# EXERCISE TASK
Convert every line of the data below into a Markdown table with two columns, Row and Line, numbering the rows in order and omitting any blank lines.

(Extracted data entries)
** BEGIN **

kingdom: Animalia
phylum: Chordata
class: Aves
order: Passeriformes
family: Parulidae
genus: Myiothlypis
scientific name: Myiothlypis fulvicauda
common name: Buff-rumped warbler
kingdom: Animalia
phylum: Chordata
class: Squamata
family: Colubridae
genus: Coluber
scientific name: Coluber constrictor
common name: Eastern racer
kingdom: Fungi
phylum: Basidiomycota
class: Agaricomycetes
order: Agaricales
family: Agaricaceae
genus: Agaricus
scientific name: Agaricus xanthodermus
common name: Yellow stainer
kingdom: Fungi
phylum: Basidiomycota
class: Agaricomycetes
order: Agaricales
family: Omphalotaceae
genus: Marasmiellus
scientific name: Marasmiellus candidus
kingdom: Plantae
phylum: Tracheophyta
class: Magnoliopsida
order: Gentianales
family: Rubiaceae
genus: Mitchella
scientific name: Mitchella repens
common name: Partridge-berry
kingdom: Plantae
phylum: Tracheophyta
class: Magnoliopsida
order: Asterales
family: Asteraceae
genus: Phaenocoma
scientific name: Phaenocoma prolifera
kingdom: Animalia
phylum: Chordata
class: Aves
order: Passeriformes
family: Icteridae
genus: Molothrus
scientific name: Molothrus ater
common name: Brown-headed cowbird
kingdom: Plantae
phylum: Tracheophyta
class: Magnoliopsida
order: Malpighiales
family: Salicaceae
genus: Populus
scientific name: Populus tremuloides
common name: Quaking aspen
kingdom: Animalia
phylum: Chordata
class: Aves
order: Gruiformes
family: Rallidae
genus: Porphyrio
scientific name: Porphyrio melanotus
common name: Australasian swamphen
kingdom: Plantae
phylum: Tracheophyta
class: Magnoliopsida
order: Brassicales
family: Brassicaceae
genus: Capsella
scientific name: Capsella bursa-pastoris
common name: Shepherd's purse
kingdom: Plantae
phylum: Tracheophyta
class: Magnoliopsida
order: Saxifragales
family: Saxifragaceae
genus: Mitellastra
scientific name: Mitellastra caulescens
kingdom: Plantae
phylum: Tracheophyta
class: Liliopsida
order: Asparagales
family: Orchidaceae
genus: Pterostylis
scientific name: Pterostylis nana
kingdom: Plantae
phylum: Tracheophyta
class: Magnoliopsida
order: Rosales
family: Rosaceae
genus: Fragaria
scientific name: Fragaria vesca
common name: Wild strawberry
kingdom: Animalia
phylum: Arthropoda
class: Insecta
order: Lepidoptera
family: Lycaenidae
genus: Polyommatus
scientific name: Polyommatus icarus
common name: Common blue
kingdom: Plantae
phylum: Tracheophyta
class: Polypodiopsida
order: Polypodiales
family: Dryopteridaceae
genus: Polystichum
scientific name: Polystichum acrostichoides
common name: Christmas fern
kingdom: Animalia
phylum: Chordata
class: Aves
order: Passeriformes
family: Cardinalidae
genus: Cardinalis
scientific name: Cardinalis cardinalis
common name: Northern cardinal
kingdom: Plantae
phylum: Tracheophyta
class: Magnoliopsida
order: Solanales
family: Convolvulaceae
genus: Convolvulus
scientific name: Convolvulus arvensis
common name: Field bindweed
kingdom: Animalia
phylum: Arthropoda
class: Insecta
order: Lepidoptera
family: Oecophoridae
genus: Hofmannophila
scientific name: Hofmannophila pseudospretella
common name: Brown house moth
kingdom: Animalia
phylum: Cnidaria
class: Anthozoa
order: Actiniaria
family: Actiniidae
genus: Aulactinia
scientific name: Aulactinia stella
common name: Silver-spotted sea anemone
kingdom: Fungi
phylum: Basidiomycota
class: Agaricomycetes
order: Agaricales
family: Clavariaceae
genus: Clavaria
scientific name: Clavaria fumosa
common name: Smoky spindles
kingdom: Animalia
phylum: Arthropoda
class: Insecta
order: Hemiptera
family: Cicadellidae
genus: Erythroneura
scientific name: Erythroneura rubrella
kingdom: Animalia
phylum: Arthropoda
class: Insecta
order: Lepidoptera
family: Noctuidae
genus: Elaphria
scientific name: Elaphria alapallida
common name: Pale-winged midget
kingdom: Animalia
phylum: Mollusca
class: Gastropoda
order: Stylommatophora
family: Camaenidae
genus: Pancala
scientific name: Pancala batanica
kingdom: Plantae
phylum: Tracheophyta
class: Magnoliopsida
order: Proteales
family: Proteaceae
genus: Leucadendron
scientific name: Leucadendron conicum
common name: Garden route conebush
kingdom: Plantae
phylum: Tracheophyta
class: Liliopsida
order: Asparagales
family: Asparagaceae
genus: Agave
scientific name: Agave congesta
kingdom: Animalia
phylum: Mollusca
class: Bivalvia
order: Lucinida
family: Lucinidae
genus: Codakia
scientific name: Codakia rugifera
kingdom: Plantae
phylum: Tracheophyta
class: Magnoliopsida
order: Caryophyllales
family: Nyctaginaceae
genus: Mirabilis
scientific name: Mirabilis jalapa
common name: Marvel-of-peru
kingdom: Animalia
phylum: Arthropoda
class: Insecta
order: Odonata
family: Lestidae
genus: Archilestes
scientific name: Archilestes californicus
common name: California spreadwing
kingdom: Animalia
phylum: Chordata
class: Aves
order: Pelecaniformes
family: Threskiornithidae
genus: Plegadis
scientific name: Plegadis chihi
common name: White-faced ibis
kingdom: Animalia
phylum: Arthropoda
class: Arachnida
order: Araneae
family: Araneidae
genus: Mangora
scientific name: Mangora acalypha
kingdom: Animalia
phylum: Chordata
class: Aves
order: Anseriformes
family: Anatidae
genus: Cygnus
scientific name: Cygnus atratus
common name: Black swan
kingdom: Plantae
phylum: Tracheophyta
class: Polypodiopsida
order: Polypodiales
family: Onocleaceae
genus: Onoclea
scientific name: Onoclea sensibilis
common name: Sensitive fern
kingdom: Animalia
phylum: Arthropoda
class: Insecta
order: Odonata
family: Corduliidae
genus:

** END **

# RESULT OF THIS TASK
| Row | Line |
|---|---|
| 1 | kingdom: Animalia |
| 2 | phylum: Chordata |
| 3 | class: Aves |
| 4 | order: Passeriformes |
| 5 | family: Parulidae |
| 6 | genus: Myiothlypis |
| 7 | scientific name: Myiothlypis fulvicauda |
| 8 | common name: Buff-rumped warbler |
| 9 | kingdom: Animalia |
| 10 | phylum: Chordata |
| 11 | class: Squamata |
| 12 | family: Colubridae |
| 13 | genus: Coluber |
| 14 | scientific name: Coluber constrictor |
| 15 | common name: Eastern racer |
| 16 | kingdom: Fungi |
| 17 | phylum: Basidiomycota |
| 18 | class: Agaricomycetes |
| 19 | order: Agaricales |
| 20 | family: Agaricaceae |
| 21 | genus: Agaricus |
| 22 | scientific name: Agaricus xanthodermus |
| 23 | common name: Yellow stainer |
| 24 | kingdom: Fungi |
| 25 | phylum: Basidiomycota |
| 26 | class: Agaricomycetes |
| 27 | order: Agaricales |
| 28 | family: Omphalotaceae |
| 29 | genus: Marasmiellus |
| 30 | scientific name: Marasmiellus candidus |
| 31 | kingdom: Plantae |
| 32 | phylum: Tracheophyta |
| 33 | class: Magnoliopsida |
| 34 | order: Gentianales |
| 35 | family: Rubiaceae |
| 36 | genus: Mitchella |
| 37 | scientific name: Mitchella repens |
| 38 | common name: Partridge-berry |
| 39 | kingdom: Plantae |
| 40 | phylum: Tracheophyta |
| 41 | class: Magnoliopsida |
| 42 | order: Asterales |
| 43 | family: Asteraceae |
| 44 | genus: Phaenocoma |
| 45 | scientific name: Phaenocoma prolifera |
| 46 | kingdom: Animalia |
| 47 | phylum: Chordata |
| 48 | class: Aves |
| 49 | order: Passeriformes |
| 50 | family: Icteridae |
| 51 | genus: Molothrus |
| 52 | scientific name: Molothrus ater |
| 53 | common name: Brown-headed cowbird |
| 54 | kingdom: Plantae |
| 55 | phylum: Tracheophyta |
| 56 | class: Magnoliopsida |
| 57 | order: Malpighiales |
| 58 | family: Salicaceae |
| 59 | genus: Populus |
| 60 | scientific name: Populus tremuloides |
| 61 | common name: Quaking aspen |
| 62 | kingdom: Animalia |
| 63 | phylum: Chordata |
| 64 | class: Aves |
| 65 | order: Gruiformes |
| 66 | family: Rallidae |
| 67 | genus: Porphyrio |
| 68 | scientific name: Porphyrio melanotus |
| 69 | common name: Australasian swamphen |
| 70 | kingdom: Plantae |
| 71 | phylum: Tracheophyta |
| 72 | class: Magnoliopsida |
| 73 | order: Brassicales |
| 74 | family: Brassicaceae |
| 75 | genus: Capsella |
| 76 | scientific name: Capsella bursa-pastoris |
| 77 | common name: Shepherd's purse |
| 78 | kingdom: Plantae |
| 79 | phylum: Tracheophyta |
| 80 | class: Magnoliopsida |
| 81 | order: Saxifragales |
| 82 | family: Saxifragaceae |
| 83 | genus: Mitellastra |
| 84 | scientific name: Mitellastra caulescens |
| 85 | kingdom: Plantae |
| 86 | phylum: Tracheophyta |
| 87 | class: Liliopsida |
| 88 | order: Asparagales |
| 89 | family: Orchidaceae |
| 90 | genus: Pterostylis |
| 91 | scientific name: Pterostylis nana |
| 92 | kingdom: Plantae |
| 93 | phylum: Tracheophyta |
| 94 | class: Magnoliopsida |
| 95 | order: Rosales |
| 96 | family: Rosaceae |
| 97 | genus: Fragaria |
| 98 | scientific name: Fragaria vesca |
| 99 | common name: Wild strawberry |
| 100 | kingdom: Animalia |
| 101 | phylum: Arthropoda |
| 102 | class: Insecta |
| 103 | order: Lepidoptera |
| 104 | family: Lycaenidae |
| 105 | genus: Polyommatus |
| 106 | scientific name: Polyommatus icarus |
| 107 | common name: Common blue |
| 108 | kingdom: Plantae |
| 109 | phylum: Tracheophyta |
| 110 | class: Polypodiopsida |
| 111 | order: Polypodiales |
| 112 | family: Dryopteridaceae |
| 113 | genus: Polystichum |
| 114 | scientific name: Polystichum acrostichoides |
| 115 | common name: Christmas fern |
| 116 | kingdom: Animalia |
| 117 | phylum: Chordata |
| 118 | class: Aves |
| 119 | order: Passeriformes |
| 120 | family: Cardinalidae |
| 121 | genus: Cardinalis |
| 122 | scientific name: Cardinalis cardinalis |
| 123 | common name: Northern cardinal |
| 124 | kingdom: Plantae |
| 125 | phylum: Tracheophyta |
| 126 | class: Magnoliopsida |
| 127 | order: Solanales |
| 128 | family: Convolvulaceae |
| 129 | genus: Convolvulus |
| 130 | scientific name: Convolvulus arvensis |
| 131 | common name: Field bindweed |
| 132 | kingdom: Animalia |
| 133 | phylum: Arthropoda |
| 134 | class: Insecta |
| 135 | order: Lepidoptera |
| 136 | family: Oecophoridae |
| 137 | genus: Hofmannophila |
| 138 | scientific name: Hofmannophila pseudospretella |
| 139 | common name: Brown house moth |
| 140 | kingdom: Animalia |
| 141 | phylum: Cnidaria |
| 142 | class: Anthozoa |
| 143 | order: Actiniaria |
| 144 | family: Actiniidae |
| 145 | genus: Aulactinia |
| 146 | scientific name: Aulactinia stella |
| 147 | common name: Silver-spotted sea anemone |
| 148 | kingdom: Fungi |
| 149 | phylum: Basidiomycota |
| 150 | class: Agaricomycetes |
| 151 | order: Agaricales |
| 152 | family: Clavariaceae |
| 153 | genus: Clavaria |
| 154 | scientific name: Clavaria fumosa |
| 155 | common name: Smoky spindles |
| 156 | kingdom: Animalia |
| 157 | phylum: Arthropoda |
| 158 | class: Insecta |
| 159 | order: Hemiptera |
| 160 | family: Cicadellidae |
| 161 | genus: Erythroneura |
| 162 | scientific name: Erythroneura rubrella |
| 163 | kingdom: Animalia |
| 164 | phylum: Arthropoda |
| 165 | class: Insecta |
| 166 | order: Lepidoptera |
| 167 | family: Noctuidae |
| 168 | genus: Elaphria |
| 169 | scientific name: Elaphria alapallida |
| 170 | common name: Pale-winged midget |
| 171 | kingdom: Animalia |
| 172 | phylum: Mollusca |
| 173 | class: Gastropoda |
| 174 | order: Stylommatophora |
| 175 | family: Camaenidae |
| 176 | genus: Pancala |
| 177 | scientific name: Pancala batanica |
| 178 | kingdom: Plantae |
| 179 | phylum: Tracheophyta |
| 180 | class: Magnoliopsida |
| 181 | order: Proteales |
| 182 | family: Proteaceae |
| 183 | genus: Leucadendron |
| 184 | scientific name: Leucadendron conicum |
| 185 | common name: Garden route conebush |
| 186 | kingdom: Plantae |
| 187 | phylum: Tracheophyta |
| 188 | class: Liliopsida |
| 189 | order: Asparagales |
| 190 | family: Asparagaceae |
| 191 | genus: Agave |
| 192 | scientific name: Agave congesta |
| 193 | kingdom: Animalia |
| 194 | phylum: Mollusca |
| 195 | class: Bivalvia |
| 196 | order: Lucinida |
| 197 | family: Lucinidae |
| 198 | genus: Codakia |
| 199 | scientific name: Codakia rugifera |
| 200 | kingdom: Plantae |
| 201 | phylum: Tracheophyta |
| 202 | class: Magnoliopsida |
| 203 | order: Caryophyllales |
| 204 | family: Nyctaginaceae |
| 205 | genus: Mirabilis |
| 206 | scientific name: Mirabilis jalapa |
| 207 | common name: Marvel-of-peru |
| 208 | kingdom: Animalia |
| 209 | phylum: Arthropoda |
| 210 | class: Insecta |
| 211 | order: Odonata |
| 212 | family: Lestidae |
| 213 | genus: Archilestes |
| 214 | scientific name: Archilestes californicus |
| 215 | common name: California spreadwing |
| 216 | kingdom: Animalia |
| 217 | phylum: Chordata |
| 218 | class: Aves |
| 219 | order: Pelecaniformes |
| 220 | family: Threskiornithidae |
| 221 | genus: Plegadis |
| 222 | scientific name: Plegadis chihi |
| 223 | common name: White-faced ibis |
| 224 | kingdom: Animalia |
| 225 | phylum: Arthropoda |
| 226 | class: Arachnida |
| 227 | order: Araneae |
| 228 | family: Araneidae |
| 229 | genus: Mangora |
| 230 | scientific name: Mangora acalypha |
| 231 | kingdom: Animalia |
| 232 | phylum: Chordata |
| 233 | class: Aves |
| 234 | order: Anseriformes |
| 235 | family: Anatidae |
| 236 | genus: Cygnus |
| 237 | scientific name: Cygnus atratus |
| 238 | common name: Black swan |
| 239 | kingdom: Plantae |
| 240 | phylum: Tracheophyta |
| 241 | class: Polypodiopsida |
| 242 | order: Polypodiales |
| 243 | family: Onocleaceae |
| 244 | genus: Onoclea |
| 245 | scientific name: Onoclea sensibilis |
| 246 | common name: Sensitive fern |
| 247 | kingdom: Animalia |
| 248 | phylum: Arthropoda |
| 249 | class: Insecta |
| 250 | order: Odonata |
| 251 | family: Corduliidae |
| 252 | genus: |